----- Extracted entries

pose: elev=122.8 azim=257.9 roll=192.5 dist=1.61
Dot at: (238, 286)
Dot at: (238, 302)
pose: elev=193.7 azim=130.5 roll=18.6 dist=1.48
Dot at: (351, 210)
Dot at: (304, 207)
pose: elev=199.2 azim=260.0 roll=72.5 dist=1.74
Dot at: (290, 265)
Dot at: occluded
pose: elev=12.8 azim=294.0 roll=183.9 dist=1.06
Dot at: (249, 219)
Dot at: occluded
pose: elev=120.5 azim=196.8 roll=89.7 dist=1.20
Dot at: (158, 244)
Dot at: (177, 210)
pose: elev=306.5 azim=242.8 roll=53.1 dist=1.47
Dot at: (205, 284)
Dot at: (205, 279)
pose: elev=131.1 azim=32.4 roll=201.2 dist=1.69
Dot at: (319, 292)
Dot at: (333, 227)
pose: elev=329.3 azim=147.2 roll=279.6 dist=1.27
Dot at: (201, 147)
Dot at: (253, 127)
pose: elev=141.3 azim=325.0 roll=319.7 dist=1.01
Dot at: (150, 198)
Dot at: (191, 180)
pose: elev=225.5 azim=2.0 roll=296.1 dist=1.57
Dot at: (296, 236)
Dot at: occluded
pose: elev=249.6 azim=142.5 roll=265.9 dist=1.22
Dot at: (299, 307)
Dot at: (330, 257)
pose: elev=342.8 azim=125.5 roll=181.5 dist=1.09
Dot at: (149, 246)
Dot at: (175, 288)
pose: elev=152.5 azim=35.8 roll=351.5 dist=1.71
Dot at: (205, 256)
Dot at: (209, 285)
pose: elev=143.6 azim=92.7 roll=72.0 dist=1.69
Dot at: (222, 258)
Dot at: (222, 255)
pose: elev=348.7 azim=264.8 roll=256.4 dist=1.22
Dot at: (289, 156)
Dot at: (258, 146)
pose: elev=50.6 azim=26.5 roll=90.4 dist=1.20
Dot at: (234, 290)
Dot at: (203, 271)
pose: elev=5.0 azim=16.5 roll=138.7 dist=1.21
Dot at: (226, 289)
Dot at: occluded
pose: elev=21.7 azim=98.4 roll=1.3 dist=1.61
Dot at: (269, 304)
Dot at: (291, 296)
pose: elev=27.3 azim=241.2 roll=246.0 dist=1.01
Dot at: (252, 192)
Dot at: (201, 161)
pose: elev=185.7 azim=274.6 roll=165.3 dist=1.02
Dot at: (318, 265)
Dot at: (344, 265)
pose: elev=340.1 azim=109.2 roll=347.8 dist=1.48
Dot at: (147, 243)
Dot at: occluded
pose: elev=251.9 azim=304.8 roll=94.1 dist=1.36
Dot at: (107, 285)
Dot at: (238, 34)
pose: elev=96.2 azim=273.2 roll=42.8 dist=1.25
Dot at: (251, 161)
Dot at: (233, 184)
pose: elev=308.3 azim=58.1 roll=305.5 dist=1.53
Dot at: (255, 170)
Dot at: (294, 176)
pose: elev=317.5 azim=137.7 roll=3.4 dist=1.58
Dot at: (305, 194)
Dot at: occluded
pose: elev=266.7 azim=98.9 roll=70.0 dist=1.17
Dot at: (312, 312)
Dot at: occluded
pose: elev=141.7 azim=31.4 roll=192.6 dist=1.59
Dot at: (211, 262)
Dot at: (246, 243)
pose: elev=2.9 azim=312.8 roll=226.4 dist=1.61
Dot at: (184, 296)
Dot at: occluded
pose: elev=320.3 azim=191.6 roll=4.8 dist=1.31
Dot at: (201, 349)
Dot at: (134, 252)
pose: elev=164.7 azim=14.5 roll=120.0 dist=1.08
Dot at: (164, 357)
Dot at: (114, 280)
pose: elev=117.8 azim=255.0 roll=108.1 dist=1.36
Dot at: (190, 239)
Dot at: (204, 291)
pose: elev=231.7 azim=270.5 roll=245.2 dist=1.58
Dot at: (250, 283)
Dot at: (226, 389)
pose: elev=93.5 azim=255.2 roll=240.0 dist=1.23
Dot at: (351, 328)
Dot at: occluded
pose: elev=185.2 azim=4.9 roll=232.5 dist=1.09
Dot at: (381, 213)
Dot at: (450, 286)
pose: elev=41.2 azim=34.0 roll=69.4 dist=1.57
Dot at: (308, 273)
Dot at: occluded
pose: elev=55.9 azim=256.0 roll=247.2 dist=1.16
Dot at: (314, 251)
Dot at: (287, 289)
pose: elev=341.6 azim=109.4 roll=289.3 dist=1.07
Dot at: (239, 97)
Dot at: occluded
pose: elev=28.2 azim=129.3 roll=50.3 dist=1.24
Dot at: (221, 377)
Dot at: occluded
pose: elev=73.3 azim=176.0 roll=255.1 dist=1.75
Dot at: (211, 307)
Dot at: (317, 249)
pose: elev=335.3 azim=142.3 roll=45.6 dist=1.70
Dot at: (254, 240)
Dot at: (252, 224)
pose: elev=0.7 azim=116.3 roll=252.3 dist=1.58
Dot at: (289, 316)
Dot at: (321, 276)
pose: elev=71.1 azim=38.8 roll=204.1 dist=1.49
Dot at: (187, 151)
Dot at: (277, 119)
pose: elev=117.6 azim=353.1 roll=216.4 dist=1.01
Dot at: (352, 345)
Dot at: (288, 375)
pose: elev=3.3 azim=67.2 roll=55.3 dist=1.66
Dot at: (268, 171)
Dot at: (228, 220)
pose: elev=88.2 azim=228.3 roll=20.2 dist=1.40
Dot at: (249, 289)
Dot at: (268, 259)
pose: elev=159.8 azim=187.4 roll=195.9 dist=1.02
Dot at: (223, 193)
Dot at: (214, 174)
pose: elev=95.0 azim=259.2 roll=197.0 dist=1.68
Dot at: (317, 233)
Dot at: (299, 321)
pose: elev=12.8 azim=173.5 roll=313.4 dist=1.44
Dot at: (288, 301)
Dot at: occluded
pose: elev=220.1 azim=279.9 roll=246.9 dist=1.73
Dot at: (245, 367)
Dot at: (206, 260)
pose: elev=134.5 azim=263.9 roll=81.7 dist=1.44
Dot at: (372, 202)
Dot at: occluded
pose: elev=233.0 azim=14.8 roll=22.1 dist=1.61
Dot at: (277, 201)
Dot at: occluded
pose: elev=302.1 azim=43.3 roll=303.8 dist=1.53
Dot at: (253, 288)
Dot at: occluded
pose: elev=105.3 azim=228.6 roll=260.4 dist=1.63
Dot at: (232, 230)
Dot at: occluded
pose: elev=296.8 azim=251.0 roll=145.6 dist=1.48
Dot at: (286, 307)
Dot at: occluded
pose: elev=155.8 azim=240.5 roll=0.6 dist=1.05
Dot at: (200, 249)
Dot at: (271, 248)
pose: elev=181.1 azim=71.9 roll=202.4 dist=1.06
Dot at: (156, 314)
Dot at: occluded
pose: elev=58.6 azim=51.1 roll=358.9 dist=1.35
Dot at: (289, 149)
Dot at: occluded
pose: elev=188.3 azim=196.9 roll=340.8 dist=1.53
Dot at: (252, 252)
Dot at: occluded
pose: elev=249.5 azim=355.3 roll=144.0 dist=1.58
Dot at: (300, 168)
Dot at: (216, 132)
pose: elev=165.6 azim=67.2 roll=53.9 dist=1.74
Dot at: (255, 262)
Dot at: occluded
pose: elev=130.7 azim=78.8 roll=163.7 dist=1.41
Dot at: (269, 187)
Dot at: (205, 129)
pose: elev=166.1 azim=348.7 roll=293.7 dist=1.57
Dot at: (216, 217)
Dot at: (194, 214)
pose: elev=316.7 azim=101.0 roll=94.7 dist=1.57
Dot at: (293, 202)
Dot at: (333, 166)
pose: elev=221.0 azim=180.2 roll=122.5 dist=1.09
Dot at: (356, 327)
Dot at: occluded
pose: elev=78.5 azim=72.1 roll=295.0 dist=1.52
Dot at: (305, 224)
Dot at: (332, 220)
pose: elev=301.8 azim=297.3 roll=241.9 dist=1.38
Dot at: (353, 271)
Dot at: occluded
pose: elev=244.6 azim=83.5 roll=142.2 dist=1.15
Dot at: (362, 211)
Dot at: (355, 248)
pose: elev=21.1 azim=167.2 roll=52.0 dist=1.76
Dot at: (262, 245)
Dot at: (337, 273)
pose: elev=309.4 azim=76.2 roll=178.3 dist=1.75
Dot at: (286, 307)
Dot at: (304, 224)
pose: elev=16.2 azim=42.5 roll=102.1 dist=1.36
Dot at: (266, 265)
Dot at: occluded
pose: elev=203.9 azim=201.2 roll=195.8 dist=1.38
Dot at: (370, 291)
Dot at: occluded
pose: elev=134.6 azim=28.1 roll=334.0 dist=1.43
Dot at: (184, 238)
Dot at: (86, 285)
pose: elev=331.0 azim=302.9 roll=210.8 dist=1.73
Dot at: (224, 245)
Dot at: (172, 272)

----------

» **Task directions**
Please change "dist" to "distance" in the lines starting with the one containing "pose: elev=185.2 azim=4.9" and going on through the one containing "Dot at: (287, 289)". Give those lines again with nothing else altered.

» **Exercise response**
pose: elev=185.2 azim=4.9 roll=232.5 distance=1.09
Dot at: (381, 213)
Dot at: (450, 286)
pose: elev=41.2 azim=34.0 roll=69.4 distance=1.57
Dot at: (308, 273)
Dot at: occluded
pose: elev=55.9 azim=256.0 roll=247.2 distance=1.16
Dot at: (314, 251)
Dot at: (287, 289)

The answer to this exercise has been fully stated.